You can fine-tune the GPT-3’s input and output in several ways. I did none of that, which based on my experimentation appears to be essential. At a minimum, GPT-3 seems to require much more seed input than GPT-2 to ensure that it gives reasonable responses. The researchers suggest either “few-shot” or “fine-tuning” strategies, which means that you give the model several (or many) examples of what you’re looking for before you just “set it loose”. While the broader training input to GPT-3 might make it better at some natural language tasks, it’s significantly worse from a content marketing point-of-view.
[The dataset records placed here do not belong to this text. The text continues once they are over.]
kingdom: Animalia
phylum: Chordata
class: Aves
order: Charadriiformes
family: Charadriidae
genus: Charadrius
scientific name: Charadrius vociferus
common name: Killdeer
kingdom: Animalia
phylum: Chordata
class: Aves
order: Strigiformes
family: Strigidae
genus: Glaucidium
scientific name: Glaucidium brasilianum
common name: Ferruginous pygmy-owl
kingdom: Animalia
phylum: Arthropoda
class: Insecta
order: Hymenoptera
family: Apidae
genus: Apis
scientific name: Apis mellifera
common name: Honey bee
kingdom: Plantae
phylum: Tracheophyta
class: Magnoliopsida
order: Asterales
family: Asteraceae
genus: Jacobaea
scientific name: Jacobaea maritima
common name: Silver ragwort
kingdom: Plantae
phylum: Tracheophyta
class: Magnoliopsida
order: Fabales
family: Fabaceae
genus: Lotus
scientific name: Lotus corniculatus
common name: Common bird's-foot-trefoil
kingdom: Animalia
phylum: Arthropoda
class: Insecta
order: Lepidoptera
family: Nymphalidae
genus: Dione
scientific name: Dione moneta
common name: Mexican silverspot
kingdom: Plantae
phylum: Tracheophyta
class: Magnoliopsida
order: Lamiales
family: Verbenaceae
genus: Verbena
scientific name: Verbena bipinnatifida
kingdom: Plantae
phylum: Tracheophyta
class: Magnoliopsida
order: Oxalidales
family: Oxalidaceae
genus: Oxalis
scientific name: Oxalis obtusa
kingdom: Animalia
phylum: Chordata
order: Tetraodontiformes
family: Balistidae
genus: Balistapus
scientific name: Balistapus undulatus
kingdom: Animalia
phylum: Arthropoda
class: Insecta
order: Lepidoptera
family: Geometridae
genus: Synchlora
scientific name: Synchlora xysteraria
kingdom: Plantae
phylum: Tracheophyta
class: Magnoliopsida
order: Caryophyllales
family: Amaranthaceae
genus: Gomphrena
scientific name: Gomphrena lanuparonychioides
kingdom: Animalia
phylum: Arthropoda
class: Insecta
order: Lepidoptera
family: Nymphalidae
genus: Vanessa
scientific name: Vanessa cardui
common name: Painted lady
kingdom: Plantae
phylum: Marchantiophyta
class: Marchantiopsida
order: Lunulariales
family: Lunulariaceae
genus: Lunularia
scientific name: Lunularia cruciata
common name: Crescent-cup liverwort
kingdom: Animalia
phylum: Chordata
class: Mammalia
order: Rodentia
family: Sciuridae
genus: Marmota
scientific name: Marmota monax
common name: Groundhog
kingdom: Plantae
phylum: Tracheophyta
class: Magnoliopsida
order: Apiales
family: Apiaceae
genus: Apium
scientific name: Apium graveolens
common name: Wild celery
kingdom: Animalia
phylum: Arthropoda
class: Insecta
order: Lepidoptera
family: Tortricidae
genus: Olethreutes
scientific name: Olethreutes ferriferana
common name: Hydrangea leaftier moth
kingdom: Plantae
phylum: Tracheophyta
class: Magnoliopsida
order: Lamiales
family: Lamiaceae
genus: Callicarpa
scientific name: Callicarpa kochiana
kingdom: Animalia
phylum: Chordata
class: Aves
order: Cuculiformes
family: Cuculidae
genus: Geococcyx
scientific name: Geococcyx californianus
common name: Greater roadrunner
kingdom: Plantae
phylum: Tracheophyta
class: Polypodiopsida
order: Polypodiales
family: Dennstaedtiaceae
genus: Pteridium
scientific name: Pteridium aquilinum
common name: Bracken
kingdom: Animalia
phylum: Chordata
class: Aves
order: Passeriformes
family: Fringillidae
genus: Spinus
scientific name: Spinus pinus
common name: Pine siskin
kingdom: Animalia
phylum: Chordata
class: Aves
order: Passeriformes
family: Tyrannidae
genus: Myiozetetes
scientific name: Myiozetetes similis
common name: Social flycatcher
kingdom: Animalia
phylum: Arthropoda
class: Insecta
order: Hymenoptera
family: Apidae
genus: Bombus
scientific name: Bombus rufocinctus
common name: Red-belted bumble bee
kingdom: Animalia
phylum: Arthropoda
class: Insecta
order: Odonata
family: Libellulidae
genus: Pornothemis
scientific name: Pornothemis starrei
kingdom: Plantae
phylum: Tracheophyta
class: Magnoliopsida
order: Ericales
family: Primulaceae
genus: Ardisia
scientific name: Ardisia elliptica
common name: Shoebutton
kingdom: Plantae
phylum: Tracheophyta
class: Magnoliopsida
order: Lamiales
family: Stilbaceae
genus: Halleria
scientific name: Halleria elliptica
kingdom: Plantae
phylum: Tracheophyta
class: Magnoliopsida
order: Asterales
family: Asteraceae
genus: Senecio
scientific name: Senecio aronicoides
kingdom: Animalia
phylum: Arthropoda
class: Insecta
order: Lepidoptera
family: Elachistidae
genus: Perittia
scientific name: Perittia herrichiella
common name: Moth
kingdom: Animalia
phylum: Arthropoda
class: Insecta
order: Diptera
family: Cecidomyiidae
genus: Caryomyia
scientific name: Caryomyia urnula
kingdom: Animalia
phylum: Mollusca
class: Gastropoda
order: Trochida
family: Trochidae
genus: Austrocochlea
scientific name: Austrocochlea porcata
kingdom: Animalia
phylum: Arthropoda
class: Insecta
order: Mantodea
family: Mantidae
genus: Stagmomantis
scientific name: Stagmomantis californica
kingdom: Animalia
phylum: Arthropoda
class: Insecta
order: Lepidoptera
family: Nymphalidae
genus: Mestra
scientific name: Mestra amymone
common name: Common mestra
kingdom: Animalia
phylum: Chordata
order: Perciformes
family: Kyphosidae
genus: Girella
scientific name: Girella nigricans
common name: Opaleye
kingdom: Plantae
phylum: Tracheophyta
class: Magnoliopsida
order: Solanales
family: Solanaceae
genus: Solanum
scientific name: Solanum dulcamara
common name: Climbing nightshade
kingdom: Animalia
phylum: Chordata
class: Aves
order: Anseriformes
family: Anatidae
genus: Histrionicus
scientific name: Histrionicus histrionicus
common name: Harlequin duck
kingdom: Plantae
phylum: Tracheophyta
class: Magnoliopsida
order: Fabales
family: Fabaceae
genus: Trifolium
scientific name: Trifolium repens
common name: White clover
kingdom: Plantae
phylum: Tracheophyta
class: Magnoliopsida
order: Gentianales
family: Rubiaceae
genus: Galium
One way that I discovered GPT-3 is better is in writing fiction. Granted, fiction isn’t a domain we regularly engage in at Third Law. But if you’re a poet or an author, it can give you some creative seeds to use in your work. Frankly, playing around with the model – asking it questions about itself, seeing how it can complete nonsense phrases, telling it the first few lines of a mystery, or giving it science fiction scenarios and seeing how it completes them – is terrifically fun. As a way to spark the imagination, it’s an unbeatable tool.
Playing smart
GPT-3 acts smart, but it couldn’t pass the Turing test. There’s no thinking behind what it says, and it’s easily led astray. Despite the fact that GPT-3 conversations don’t feel like real intelligence, it does leave you with an eerie impression of other-worldliness while it delivers some surprising insights.
Front time to time, you can almost get the sense that you’re talking with an entity that’s near-sentient. I can’t wait for GPT-4.